The Wireless Advertising Association recently released draft standards for ad sizes and types on wireless phones and personal digital assistants.

The standards were necessary because of the wide variation in device types and the number of different companies — wireless carriers, ad serving networks, ad agencies, wireless device manufacturers and content publishers — involved in the industry, said Tom Bair, a wireless consultant who is chairman of the WAA's Ad Standards Committee.

“Wireless advertising has some unique challenges,” Bair said. “Not only is there a great deal of variation in the technological capabilities in devices, including sizes of screens and the way they handle text and graphics, but there are so many different kinds of companies involved in the wireless advertising chain.”

The New York-based WAA set standards for text, graphic and graphic/ text combination ads on wireless application protocol-enabled phones. The establishment of standards was difficult because of the various screen sizes. However, the WAA developed standards that apply to at least 80 percent of WAP devices.

“If you're an ad agency, there is no point if you have to make 10 versions of everything you do,” Bair said. “So, we went basically with the 80/20 [percent] rule.”

The organization established four sizes of graphic-only ads as a standard: 80 pixels by 8 pixels, 80 by 15, 80 by 20 and 80 by 31. The 80-pixel-by-31-pixel graphic ads should run across the full screen, on a four-line display. The first three graphic-only sizes should be content-friendly, which means ads should be small enough to accommodate content the carrier requires on its screens, such as the carrier's name.

Graphic- and text-ad sizes include 80 pixels by 8 pixels with one line of text, 80 pixels by 15 pixels with one line of text, 80 pixels by 15 pixels with two lines of text and 80 pixels by 20 pixels with one or two lines of text.

“A pretty common screen size in Europe and Japan is 80 by 20, so we included that in our standards. Domestically, the standard is 80 by 15,” said John Milne, chairman of the WAA's WAP committee.

Interstitial ads on WAP phones can include all the sizes listed for text, graphic-only and graphic-text ads. However, interstitials should time out after five seconds, and the user must have the option of skipping the ad. “We want to make sure the user experience is positive,” Milne said.

For PDAs, the WAA recommended 150-pixel-by-24-pixel and 150-pixel-by-32-pixel ads for Palm OS devices; and 215 pixels by 34 pixels and 215 pixels by 46 pixels with two lines of text for Pocket PC OS devices.

Supported ad formats, which are being used by the industry but not as widely as the WAA's recommended formats, are 150 pixels by 18 pixels with one line of text and 150 pixels by 40 pixels with three lines of text for Palm OS devices, and 215 pixels by 26 pixels plus one line of text along with 215 pixels by 58 pixels plus three lines of text for PocketPC OS devices.

WAA will take comments on the draft until late July, when the standards will be finalized. However, the standards are just industry guidelines that can be altered. “This is not going to be the end-all,” Milne said. “There will be some other [ad sizes and types] that we're not using that agencies will start experimenting with.”

__INSTRUCTIONS FOR THE TASK__. Reproduce word for word the part of the wireless ad standards article that begins at the words "The organization established" and stops after "lines of text.".

__DATASET SECTION__.

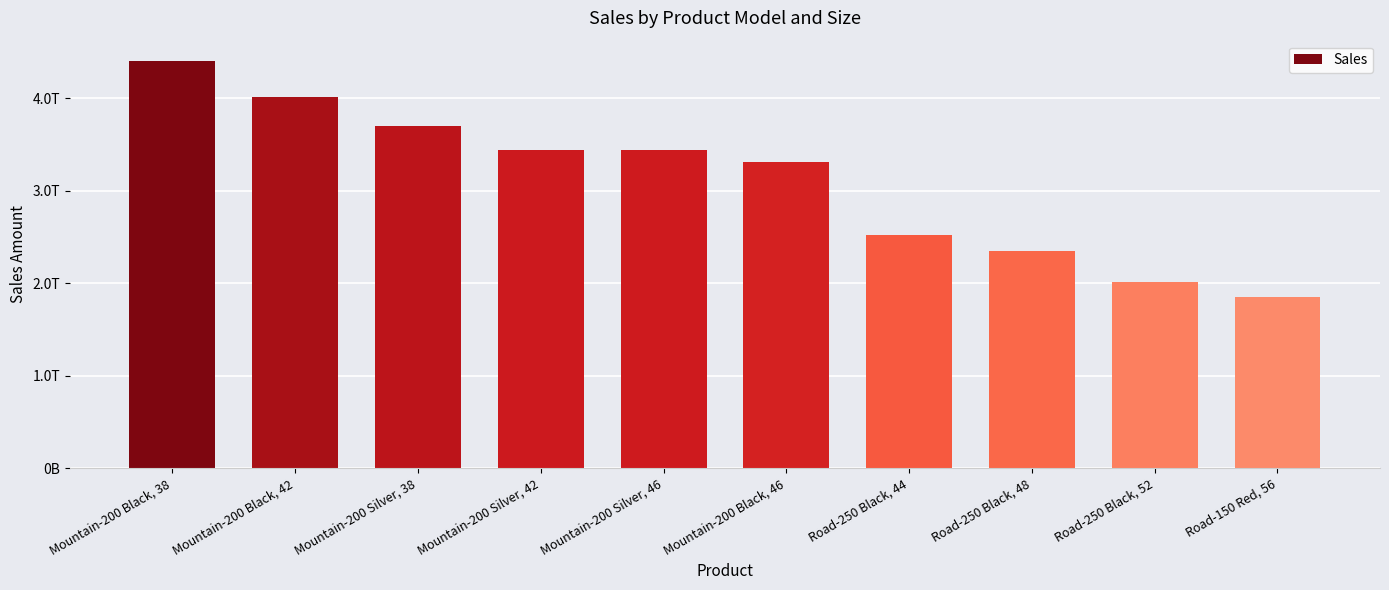

What is the value of the 5th bar from the left?

3434256941928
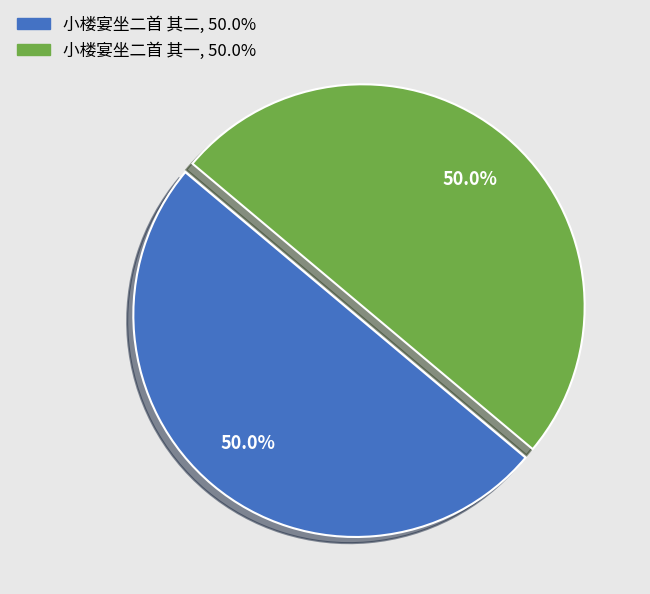

The 小楼宴坐二首 其二 slice represents 56% of the pie. True or false?

False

__PROBLEM SOLUTION__.
The organization established four sizes of graphic-only ads as a standard: 80 pixels by 8 pixels, 80 by 15, 80 by 20 and 80 by 31. The 80-pixel-by-31-pixel graphic ads should run across the full screen, on a four-line display. The first three graphic-only sizes should be content-friendly, which means ads should be small enough to accommodate content the carrier requires on its screens, such as the carrier's name.

Graphic- and text-ad sizes include 80 pixels by 8 pixels with one line of text, 80 pixels by 15 pixels with one line of text, 80 pixels by 15 pixels with two lines of text and 80 pixels by 20 pixels with one or two lines of text.